Extrait du document:
En outre, ce même homme a tenté par tous les moyens que ce monde
sien fait de représentation se transforme en « le monde »,
le seul monde possible, ou en un supra-monde superposé au monde,
avec pour résultat le solipsiste et galopant enfermement du sujet
humain, tant collectif qu'individuel.
Souscrivant
à l'air du temps, beaucoup d'ingénus pensent encore que des
découvertes scientifiques et techniques futures vont bouleverser
notre vision du monde et nous conduire vers un changement radical de
paradigme plus heureux. Mais rien de bien nouveau ne vient jamais de
ce secteur, sinon une dégradation mentale progressive.
Or,
Spare assure que « cette
nouvelle forme vient du passé ».
Ma conviction est identique, c'est-à-dire que je n'imagine pas que
les projections vers le futur des sciences et des technologies vont
nous aider à changer littéralement le cap dégénératif d'une fin
annoncée. Ce qui peut nous bouleverser, voire même nous
révolutionner est, je l'annonce, une découverte sur notre passé,
reliée à l'actualisation de notre plénitude antérieure
principielle. En ceci les guénoniens ont raison contre tous, de
regarder en arrière, comme le font les aymara et les quechua. Mais
pas assez loin, pas vers « la
résurgence de l'atavisme primordial : la toute-puissante
simplicité »
dont Spare nous dit qu'elle est première et terminale. À
la vue de certaines études que j'ai sous les yeux et suite à mes
aventures hors des terres civilisées, je ne puis que conclure que de
grands bouleversements dans notre compréhension du passé de
l'humanité sont en gestation, bouleversements qui ne seront pas sans
conséquences sur nos approches spirituelles et sociétales à venir.

Consigne:
Poursuivez l'extrait consacré au regard vers le passé de l'humanité, en reprenant juste après sa dernière phrase. Les données ont une origine différente de celle de l'extrait.

Données fournies:
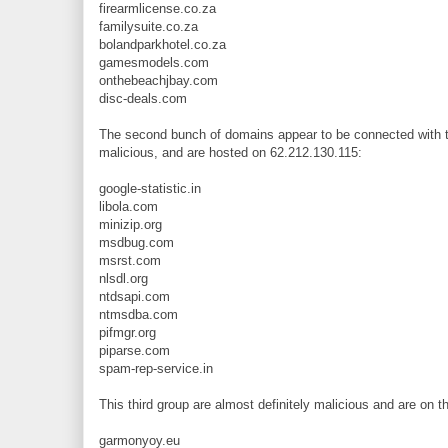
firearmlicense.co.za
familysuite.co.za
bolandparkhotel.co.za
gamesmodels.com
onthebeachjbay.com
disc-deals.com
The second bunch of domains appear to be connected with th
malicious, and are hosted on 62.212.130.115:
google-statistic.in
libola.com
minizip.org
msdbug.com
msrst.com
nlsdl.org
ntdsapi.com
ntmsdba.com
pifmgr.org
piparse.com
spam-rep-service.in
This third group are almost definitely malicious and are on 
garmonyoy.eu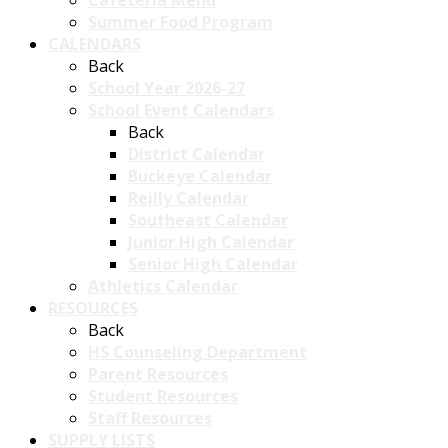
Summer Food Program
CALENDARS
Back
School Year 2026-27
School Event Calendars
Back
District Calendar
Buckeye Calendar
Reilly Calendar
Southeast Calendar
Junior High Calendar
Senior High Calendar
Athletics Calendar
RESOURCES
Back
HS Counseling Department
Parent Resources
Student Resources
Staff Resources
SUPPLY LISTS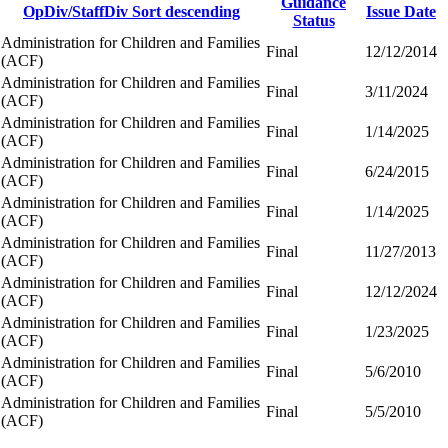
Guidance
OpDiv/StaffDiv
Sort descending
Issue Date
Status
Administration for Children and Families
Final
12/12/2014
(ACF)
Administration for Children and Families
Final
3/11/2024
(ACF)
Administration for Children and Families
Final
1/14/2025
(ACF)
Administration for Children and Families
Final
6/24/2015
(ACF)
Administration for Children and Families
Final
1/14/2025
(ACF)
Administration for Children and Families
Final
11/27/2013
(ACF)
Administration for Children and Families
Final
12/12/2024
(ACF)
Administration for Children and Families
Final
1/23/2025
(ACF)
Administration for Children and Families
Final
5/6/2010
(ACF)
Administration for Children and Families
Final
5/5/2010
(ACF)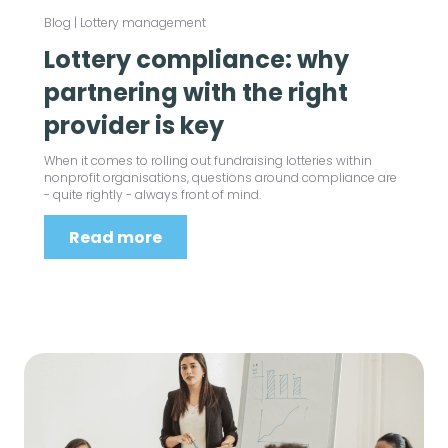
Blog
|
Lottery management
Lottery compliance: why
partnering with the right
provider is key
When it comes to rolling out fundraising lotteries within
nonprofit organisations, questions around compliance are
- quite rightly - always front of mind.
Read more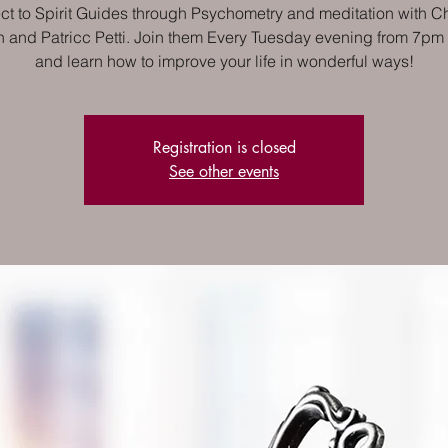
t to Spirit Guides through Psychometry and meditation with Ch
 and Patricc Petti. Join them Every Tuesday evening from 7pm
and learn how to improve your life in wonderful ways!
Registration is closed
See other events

Réponse:
Au
cours des derniers 6000 ans et il y a peut-être plus longtemps
encore, nous autres êtres humains, avons souffert d'une sorte de
psychose collective et dans ce sens, on peut dire que l'histoire
consignée de l'humanité est, jusqu'à un certain point, l'histoire
d'une folie. Mais le plus incroyable est que nous en sommes venus à
considérer cette folie comme quelque chose de normal. Une fois que
la folie prend ses quartiers et qu'elle affecte tous les hommes de
manière égale, personne n'a plus conscience de ce qu'est une
conduite saine et en accord avec l'ensemble systémique. Les
pratiques les plus horribles et les plus détestables finissent par
se convertir en traditions et sont considérées comme naturelles
parce qu'elles ont un ou deux millénaires d'âge. Mais que sont ces
millénaires au regard, par exemple, des cent vingt cinq mille ans de
culture aborigène, dont les rites et la cosmovision sont toujours
parmi nous ? (16)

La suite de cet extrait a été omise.